**Actions to take**
- A) Rewrite the paragraph beginning "Zhao, a computational physicist" from the excerpt on the recognized researchers as a short bulleted list that keeps its main facts.
- B) According to the excerpt on the recognized researchers, since when have scientists been hypothesizing about the mystery that Zhao's research addresses?
- C) Extend the excerpt on the recognized researchers by continuing it after its final sentence.

**Extract provided**
+===+

Colleagues also noted Kremin’s commitment to team science and putting the needs of the project first: “Dr. Kremin is one of the few postdoctoral researchers who is using high performance computing at NERSC for the benefit of the entire DESI collaboration,” said University of Utah professor and DESI co-spokesperson Kyle Dawson.

Fangzhou Zhao

Fangzhou Zhao

Zhao, a computational physicist at UC Santa Barbara working on electronic, optical, and topological properties of materials, was recognized for developing a first-principles computational formalism to calculate the rate of trap-assisted Auger-Meitner (TAAM) recombination. The result is a breakthrough that could eliminate efficiency barriers in LEDs and other common optoelectronic devices. Zhao earned his Ph.D. in physics from UC Berkeley in 2021.

Zhao’s research identifies a novel mechanism for defect-mediated recombination, a mystery scientists have been hypothesizing about since the 1950s.

+===+

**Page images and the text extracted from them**
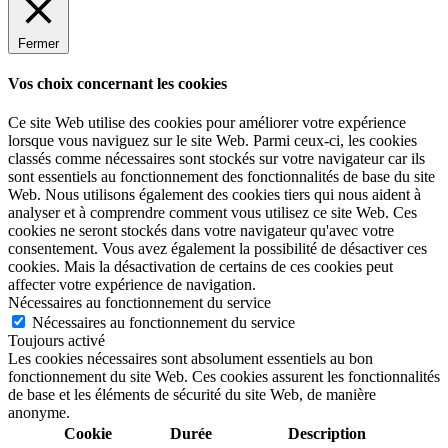
Fermer
Vos choix concernant les cookies
Ce site Web utilise des cookies pour améliorer votre expérience
lorsque vous naviguez sur le site Web.
Parmi ceux-ci, les cookies
classés comme nécessaires sont stockés sur votre navigateur car ils
sont essentiels au fonctionnement des fonctionnalités de base du site
Web.
Nous utilisons également des cookies tiers qui nous aident à
analyser et à comprendre comment vous utilisez ce site Web.
Ces
cookies ne seront stockés dans votre navigateur qu'avec votre
consentement.
Vous avez également la possibilité de désactiver ces
cookies.
Mais la désactivation de certains de ces cookies peut
affecter votre expérience de navigation.
Nécessaires au fonctionnement du service
Nécessaires au fonctionnement du service
Toujours activé
Les cookies nécessaires sont absolument essentiels au bon
fonctionnement du site Web. Ces cookies assurent les fonctionnalités
de base et les éléments de sécurité du site Web, de manière
anonyme.
Cookie
Durée
Description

+===+

**Task answers**
- A)
- Zhao is a computational physicist at UC Santa Barbara who studies the electronic, optical, and topological properties of materials.
- He was recognized for developing a first-principles computational formalism to calculate the rate of trap-assisted Auger-Meitner (TAAM) recombination.
- The result is a breakthrough that could eliminate efficiency barriers in LEDs and other common optoelectronic devices.
- He earned his Ph.D. in physics from UC Berkeley in 2021.

- B) Since the 1950s.

- C)
“His latest work, which was made possible with the resources at NERSC, is a major breakthrough in the field of optoelectronic devices of wide-bandgap materials,” said UC Berkeley physics professor Steven G. Louie in a letter of support. “The work represents a major breakthrough for the field, providing a microscopic understanding of a physical phenomenon that has long eluded explanation, as well as a general methodology and computer code to compute its quantitative behavior from first principles. Both are essential for further advances in the design of new devices with high efficiency.”

Bikash Kanungo

Bikash Kanungo

Kanungo is an assistant research scientist at the University of Michigan; he was recognized for developing a data-driven approach to improved exchange-correlation functionals in density functional theory (DFT), a method commonly used in chemical sciences, materials sciences, and other fields, via an accurate solution to the inverse DFT problem. His work was integral to research that has also been nominated for the 2023 ACM Gordon Bell Prize. Kanungo earned his Ph.D. in Mechanical Engineering from the University of Michigan in 2019.

According to colleagues, Kanungo’s work used NERSC resources to develop a computational framework that moves researchers closer to a more accurate exchange-correlation functional, a question for nearly three decades.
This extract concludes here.